La disculpa de Bastoni
“Quería estar aquí porque hablamos mucho, incluso más de lo que imaginaba. Esperé unos días para revisar lo sucedido, para entender cuáles eran las diferencias con lo que yo viví. El toque en mi brazo empeoró, estoy aquí para admitirlo.“. Luego continúa: “Lo que más me disgusta es el comportamiento posterior. Los seres humanos tenemos el derecho a cometer errores pero también el deber de pedir disculpas y hoy estoy aquí ante los micrófonos por ese motivo”.
“Siempre seré el mismo Bastoni, en más de 300 partidos nunca he estado involucrado en un episodio similar, solo el sábado. He aprendido a gestionarlo todo, será el Bastoni de siempre”.
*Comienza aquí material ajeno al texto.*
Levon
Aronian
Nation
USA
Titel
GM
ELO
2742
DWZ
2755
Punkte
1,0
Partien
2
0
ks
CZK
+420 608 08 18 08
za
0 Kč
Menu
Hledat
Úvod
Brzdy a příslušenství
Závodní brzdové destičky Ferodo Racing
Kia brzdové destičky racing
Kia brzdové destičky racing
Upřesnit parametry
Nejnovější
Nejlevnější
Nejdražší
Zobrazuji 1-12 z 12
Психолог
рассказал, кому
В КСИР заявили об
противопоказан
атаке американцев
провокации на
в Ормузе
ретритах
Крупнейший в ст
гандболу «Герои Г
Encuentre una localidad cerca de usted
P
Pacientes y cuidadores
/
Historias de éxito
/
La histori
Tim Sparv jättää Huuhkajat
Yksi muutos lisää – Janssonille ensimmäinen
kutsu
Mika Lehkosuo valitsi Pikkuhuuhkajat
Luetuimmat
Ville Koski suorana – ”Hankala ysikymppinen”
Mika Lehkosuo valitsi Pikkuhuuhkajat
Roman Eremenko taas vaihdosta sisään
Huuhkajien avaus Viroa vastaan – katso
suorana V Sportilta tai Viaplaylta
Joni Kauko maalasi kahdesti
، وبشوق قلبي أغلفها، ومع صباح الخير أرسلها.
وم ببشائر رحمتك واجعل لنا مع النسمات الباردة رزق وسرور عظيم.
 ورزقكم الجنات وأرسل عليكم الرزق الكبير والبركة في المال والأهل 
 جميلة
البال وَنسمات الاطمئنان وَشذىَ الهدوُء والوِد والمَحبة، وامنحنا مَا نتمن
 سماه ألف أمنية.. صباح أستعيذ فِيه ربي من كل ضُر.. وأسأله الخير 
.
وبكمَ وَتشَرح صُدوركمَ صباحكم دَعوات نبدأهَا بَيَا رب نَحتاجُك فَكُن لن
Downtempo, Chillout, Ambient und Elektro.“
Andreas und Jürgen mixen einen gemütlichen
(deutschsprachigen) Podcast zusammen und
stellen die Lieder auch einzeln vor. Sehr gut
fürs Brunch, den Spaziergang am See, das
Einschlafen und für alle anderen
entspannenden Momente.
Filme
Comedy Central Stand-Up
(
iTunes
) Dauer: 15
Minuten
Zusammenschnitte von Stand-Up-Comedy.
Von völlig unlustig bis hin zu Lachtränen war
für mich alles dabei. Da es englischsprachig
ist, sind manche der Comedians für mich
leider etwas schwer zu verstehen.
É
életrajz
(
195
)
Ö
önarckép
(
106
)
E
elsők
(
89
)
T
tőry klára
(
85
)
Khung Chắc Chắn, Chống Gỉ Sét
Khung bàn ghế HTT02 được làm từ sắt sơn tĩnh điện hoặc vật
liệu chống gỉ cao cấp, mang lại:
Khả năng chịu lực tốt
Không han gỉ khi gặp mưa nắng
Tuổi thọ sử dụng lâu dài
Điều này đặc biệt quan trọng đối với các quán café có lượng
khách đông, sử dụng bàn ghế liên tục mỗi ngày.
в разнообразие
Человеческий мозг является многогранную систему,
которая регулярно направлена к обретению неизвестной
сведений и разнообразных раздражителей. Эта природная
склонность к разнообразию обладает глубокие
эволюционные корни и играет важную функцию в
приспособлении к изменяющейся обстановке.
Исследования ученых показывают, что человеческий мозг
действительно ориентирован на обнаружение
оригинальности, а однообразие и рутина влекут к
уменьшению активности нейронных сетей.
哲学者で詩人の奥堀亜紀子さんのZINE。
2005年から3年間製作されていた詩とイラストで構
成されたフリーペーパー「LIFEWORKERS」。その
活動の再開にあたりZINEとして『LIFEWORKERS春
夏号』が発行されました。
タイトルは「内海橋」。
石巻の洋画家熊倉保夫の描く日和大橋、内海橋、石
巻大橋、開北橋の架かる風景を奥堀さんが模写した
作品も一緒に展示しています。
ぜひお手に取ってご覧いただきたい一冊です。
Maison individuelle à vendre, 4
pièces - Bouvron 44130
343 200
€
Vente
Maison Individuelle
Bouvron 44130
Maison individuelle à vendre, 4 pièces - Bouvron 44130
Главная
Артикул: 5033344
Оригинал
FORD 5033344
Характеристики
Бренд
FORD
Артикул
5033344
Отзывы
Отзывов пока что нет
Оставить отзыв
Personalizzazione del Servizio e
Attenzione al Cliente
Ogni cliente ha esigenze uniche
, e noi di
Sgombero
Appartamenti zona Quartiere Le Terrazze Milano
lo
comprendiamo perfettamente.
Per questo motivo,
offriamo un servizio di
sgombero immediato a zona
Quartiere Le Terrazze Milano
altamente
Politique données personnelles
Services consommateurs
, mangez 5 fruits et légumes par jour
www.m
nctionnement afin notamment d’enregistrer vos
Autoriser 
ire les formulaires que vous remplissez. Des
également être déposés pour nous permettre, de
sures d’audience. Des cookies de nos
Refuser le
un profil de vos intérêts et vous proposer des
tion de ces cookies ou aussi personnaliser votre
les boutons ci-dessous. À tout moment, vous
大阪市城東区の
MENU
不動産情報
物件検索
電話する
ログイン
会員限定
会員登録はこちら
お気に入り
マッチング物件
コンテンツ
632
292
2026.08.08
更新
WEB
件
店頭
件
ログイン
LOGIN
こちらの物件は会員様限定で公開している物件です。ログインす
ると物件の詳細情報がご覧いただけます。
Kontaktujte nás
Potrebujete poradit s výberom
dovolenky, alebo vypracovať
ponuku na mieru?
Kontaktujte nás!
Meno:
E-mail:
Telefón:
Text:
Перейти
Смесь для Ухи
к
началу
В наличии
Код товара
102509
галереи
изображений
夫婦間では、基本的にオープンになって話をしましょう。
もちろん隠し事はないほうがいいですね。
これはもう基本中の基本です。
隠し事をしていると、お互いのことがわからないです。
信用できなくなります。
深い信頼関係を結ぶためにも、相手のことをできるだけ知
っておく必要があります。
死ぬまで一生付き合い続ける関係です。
Amenazas contra la familia
Pero como debe ser, Bastoni condenó las amenazas recibidas en redes sociales, incluso hacia su familia: “Lo siento aún más por mi esposa y mi hija, Han llegado comentarios con amenazas de muerte y deseos de enfermedad y esto no se puede aceptar.. Lo siento también por el árbitro La Penna que sufrió lo mismo. Estoy acostumbrado a esta picota mediática y por eso gestiono mejor algunos comentarios.”
Las palabras de Chivu
Tras las disculpas de Bastoni, la palabra pasa al técnico nerazzurri Cristian Chivú quien habló así: “No tengo tiempo de mirar atrás, pasó hace tres días, mantengo lo que dije, lo que vi me parece la realidad. Dejemos de ser moralistas. ¿Espalettis? Digo lo que veo, no respondo a los demás. Quizás hay frustración y no eres capaz de manejarla”.
Luego, sobre el partido de Liga de Campeones: “Hay que estar preparado física y mentalmente porque no será fácil. ¿Las condiciones? No buscamos excusas ni coartadas, llegamos aquí por la mañana para entrenar y acostumbrarnos. No existe el frío ni lo sintético, hay que estar preparados. Bodo es ambicioso, tiene un proyecto llevado a cabo desde hace años con dignidad y resultados. Somos conscientes de lo que Noruega se está convirtiendo, está evolucionando en el fútbol”.